Methods Guided by the SRQR checklist, our descriptive qualitative study involved developing seven decision aids (DAs), each addressing a key aspect of health: memory, social life, mobility, nutrition, mood, self-care and sleep. HCPs and CORs were recruited through our partnerships with practice organisations. The inclusion criterion was working with older adults. In individual videoconference interviews, participants underwent a think-aloud procedure while reviewing one randomly assigned DA. They then answered open-ended questions about the DA’s relevance to their practice. The interviews were video-recorded, transcribed verbatim and thematically analyzed by three researchers, following Stiggelbout & al.’s four- step SDM approach: 1) informing that a decision has to be made; 2) explaining the options; 3) discussing the patient’s preferences; 4) making or deferring the decision.

Results 14 HCPs and 12 CORs participated until data saturation was achieved. By reviewing the DA, they developed an understanding of the SDM process. While appreciating the awareness-raising intention regarding step 1, participants expressed concerns about potentially discouraging healthy behavior through disadvantages presentation (step 2). For step 3, they appreciated the personalized approach to clarify older adults’ priorities. However, confusion arose about step 4 regarding the limitation for older adults to select only one option from those presented in the DA.

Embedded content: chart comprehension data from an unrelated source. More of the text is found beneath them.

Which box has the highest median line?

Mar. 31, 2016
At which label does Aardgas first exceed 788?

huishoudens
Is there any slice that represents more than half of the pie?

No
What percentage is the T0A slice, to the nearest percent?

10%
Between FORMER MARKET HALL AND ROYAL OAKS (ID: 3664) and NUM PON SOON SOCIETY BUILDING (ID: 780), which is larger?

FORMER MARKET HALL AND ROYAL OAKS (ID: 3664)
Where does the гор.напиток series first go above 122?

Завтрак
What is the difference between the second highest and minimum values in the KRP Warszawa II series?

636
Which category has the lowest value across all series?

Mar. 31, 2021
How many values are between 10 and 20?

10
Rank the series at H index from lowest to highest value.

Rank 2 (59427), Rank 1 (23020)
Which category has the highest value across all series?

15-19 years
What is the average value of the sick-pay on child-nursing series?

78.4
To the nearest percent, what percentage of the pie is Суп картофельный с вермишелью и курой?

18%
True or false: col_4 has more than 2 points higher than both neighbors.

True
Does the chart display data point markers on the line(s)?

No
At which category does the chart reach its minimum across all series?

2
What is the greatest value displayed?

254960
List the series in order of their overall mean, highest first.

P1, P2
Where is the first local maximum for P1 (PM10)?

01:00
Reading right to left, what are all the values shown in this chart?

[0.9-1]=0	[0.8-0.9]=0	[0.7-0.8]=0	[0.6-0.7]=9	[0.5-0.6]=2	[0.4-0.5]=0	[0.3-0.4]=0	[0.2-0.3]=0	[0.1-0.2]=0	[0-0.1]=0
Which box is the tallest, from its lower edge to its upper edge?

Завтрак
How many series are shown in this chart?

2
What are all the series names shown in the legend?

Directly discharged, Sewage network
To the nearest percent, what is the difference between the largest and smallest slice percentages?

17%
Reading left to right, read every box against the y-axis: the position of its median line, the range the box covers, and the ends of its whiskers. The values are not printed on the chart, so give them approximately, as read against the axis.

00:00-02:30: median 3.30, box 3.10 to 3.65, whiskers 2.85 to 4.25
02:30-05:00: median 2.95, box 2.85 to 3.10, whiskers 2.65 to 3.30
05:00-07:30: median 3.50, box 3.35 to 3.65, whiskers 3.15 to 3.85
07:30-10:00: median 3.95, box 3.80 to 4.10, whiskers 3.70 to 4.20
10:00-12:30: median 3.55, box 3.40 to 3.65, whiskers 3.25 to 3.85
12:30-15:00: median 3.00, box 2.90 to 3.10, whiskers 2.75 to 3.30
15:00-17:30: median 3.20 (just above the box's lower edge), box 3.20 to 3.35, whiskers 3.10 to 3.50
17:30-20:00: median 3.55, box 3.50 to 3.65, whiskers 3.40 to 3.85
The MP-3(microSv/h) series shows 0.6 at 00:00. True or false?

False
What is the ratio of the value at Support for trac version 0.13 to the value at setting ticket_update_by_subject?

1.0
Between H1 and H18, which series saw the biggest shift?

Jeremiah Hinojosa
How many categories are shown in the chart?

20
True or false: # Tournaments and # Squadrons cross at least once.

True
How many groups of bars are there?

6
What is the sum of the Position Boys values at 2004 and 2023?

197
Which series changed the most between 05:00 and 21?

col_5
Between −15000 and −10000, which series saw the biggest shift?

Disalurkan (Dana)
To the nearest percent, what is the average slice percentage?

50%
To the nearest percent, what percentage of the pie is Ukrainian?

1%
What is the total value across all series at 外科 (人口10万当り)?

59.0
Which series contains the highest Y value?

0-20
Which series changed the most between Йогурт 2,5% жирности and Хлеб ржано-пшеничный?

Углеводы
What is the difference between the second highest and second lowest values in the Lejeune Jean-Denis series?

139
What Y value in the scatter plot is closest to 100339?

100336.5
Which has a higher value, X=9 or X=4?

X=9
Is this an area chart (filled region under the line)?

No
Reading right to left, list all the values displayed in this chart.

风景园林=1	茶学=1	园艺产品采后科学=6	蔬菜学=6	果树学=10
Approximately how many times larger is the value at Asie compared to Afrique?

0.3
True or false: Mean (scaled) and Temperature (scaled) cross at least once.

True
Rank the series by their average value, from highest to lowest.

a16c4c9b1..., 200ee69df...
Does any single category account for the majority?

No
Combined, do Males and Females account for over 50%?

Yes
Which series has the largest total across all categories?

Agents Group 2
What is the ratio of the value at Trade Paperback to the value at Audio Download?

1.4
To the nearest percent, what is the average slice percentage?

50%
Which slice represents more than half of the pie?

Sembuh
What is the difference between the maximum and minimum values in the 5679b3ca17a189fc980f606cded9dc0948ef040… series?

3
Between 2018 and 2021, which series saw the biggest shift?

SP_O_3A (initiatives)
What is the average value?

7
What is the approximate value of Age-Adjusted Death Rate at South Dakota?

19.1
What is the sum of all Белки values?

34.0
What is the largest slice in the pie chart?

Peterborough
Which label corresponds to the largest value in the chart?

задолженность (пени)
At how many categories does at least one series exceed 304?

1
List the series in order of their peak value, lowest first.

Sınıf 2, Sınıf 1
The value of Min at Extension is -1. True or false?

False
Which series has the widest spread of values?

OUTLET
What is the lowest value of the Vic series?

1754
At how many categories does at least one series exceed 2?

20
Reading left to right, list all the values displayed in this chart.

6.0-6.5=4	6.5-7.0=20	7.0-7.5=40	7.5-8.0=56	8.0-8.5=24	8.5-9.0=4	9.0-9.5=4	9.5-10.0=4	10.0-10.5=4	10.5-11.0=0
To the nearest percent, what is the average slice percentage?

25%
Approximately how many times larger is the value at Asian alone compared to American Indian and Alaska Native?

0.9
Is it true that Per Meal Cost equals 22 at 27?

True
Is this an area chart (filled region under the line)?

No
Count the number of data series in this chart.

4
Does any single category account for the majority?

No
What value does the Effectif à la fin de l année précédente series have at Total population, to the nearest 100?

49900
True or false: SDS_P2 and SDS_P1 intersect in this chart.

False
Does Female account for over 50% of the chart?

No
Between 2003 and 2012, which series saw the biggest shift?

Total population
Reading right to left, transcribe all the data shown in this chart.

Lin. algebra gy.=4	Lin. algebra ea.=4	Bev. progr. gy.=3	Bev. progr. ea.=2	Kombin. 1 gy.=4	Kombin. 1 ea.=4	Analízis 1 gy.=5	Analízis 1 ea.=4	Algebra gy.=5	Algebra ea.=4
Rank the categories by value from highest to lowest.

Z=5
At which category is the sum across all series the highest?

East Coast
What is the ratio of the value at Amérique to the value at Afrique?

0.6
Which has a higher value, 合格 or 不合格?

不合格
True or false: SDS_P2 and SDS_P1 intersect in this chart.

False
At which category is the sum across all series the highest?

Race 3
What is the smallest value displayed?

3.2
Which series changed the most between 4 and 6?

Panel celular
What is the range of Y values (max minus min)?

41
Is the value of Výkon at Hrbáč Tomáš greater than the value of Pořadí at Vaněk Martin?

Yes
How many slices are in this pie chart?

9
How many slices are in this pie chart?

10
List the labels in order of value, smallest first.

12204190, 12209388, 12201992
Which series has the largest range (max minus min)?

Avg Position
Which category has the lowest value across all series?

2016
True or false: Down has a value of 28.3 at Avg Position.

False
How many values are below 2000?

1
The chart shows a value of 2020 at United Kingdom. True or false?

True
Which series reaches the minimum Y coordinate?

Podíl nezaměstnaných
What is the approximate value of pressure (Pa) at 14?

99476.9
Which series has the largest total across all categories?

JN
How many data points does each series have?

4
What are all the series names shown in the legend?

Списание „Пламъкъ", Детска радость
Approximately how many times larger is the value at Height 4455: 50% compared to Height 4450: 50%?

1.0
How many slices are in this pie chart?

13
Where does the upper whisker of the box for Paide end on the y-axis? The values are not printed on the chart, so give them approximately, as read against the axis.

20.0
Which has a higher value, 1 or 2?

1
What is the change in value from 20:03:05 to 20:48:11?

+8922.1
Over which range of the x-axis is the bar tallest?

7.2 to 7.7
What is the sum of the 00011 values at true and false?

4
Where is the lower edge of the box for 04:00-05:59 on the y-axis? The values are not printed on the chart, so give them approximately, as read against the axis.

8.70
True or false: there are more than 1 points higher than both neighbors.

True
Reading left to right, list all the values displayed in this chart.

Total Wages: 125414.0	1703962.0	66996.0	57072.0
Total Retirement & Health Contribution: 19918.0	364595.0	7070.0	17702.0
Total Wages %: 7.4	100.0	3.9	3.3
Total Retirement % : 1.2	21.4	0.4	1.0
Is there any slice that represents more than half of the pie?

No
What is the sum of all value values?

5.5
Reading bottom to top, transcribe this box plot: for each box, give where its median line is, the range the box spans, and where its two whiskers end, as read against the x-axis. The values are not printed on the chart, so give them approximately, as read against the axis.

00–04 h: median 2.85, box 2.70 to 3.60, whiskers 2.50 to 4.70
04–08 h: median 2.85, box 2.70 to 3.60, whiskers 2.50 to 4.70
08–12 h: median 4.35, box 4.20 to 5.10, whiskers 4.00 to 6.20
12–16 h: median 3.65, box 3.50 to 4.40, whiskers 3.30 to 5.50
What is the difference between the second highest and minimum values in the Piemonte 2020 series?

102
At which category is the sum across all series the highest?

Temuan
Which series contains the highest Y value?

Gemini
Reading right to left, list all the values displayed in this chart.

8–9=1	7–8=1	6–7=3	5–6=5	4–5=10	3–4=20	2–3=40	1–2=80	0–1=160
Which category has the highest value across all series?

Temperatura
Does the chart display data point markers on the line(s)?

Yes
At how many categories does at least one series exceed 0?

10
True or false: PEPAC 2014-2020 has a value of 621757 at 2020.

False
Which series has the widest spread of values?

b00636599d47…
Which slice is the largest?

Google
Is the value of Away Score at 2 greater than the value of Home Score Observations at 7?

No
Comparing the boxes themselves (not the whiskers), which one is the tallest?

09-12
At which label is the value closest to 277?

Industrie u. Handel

Discussion The empowering and person-centred approach of the DAs, aligning with participants’ goals, may foster SDM integration into their practice. However, presenting the disadvantages of the options differs from their preconceptions regarding public health interventions.

Conclusion Integrating SDM into HCPs and ROCs’ practice seems feasible to empower older adults to engage in discussions about their health choices.